Antarctica Lost More Ice in Last 10 Years - Study
US: January 15, 2008
WASHINGTON - Antarctica lost billions of tonnes of ice over the last decade,
contributing to the rising seas around the world, a climate researcher said
on Monday.
The ice melted from two particular parts of the southern continent,
according to Eric Rignot and colleagues, who wrote about the phenomenon in
the journal Nature Geoscience.
Using satellites to monitor most of Antarctica's coastline, the scientists
estimate that West Antarctica lost 132 billion tonnes of ice in 2006,
compared to about 83 billion tonnes in 1996. The Antarctic Peninsula, which
stretches toward South America, lost about 60 billion tonnes in 2006.
To put this in perspective, 4 billion tonnes of ice would be enough to
provide drinking water to the more than 60 million people of the United
Kingdom for a year, fellow author Jonathan Bamber of the University of
Bristol said in a statement.
This ice loss is not from the so-called ice sheets that cover the water
around the continent.

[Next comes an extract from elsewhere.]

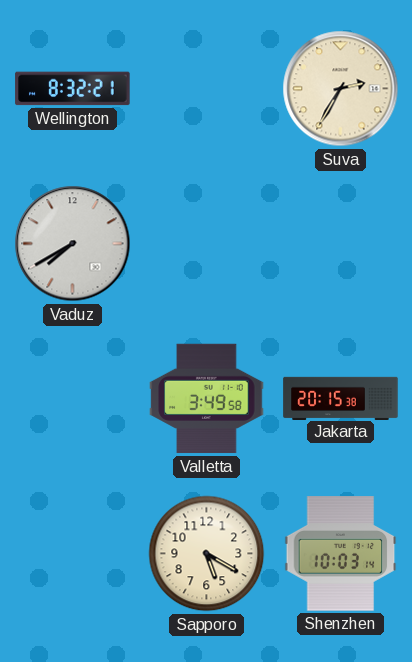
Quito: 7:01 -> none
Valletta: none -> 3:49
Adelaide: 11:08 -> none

This melting occurred in the glaciers that cover much
of the Antarctic land mass, and when that melts, it contributes to sea level
rise in a way that sea ice does not.
"One immediate consequence (of the melting Antarctic ice) is to raise sea
level," Rignot, of the Jet Propulsion Laboratory, said in an e-mail
interview. Antarctica's contribution to global sea level rise was about 0.02
inch (0.5 mm) in 2006, compared to about 0.01 inch (0.3 mm) in 1996.
Rignot noted that the UN Intergovernmental Panel on Climate Change figured
Antarctica would not contribute at all to sea level rise, and in fact
predicted a growth of the big ice sheet the covers much of the continent
from enhanced precipitation.
This prediction was supposed to come from increased evaporation from the
oceans as the planet warmed up, but this has not been observed so far in
Antarctica, Rignot said.
"In some regions the ice sheet is close to warm sources of water. ... The
parts of Antarctica we are seeing change right now are closest to these heat
sources," he said.
These findings are in line with what is happening to the Greenland ice
sheet, which melted at a record rate last year, and with studies of Arctic
sea ice, which ebbed to its lowest level ever measured in 2007.
A study last week by researchers at the University of Colorado at Boulder
found that older, thicker Arctic sea ice that lasts from year to year is
giving way to younger, thinner sea ice that is more susceptible to melting.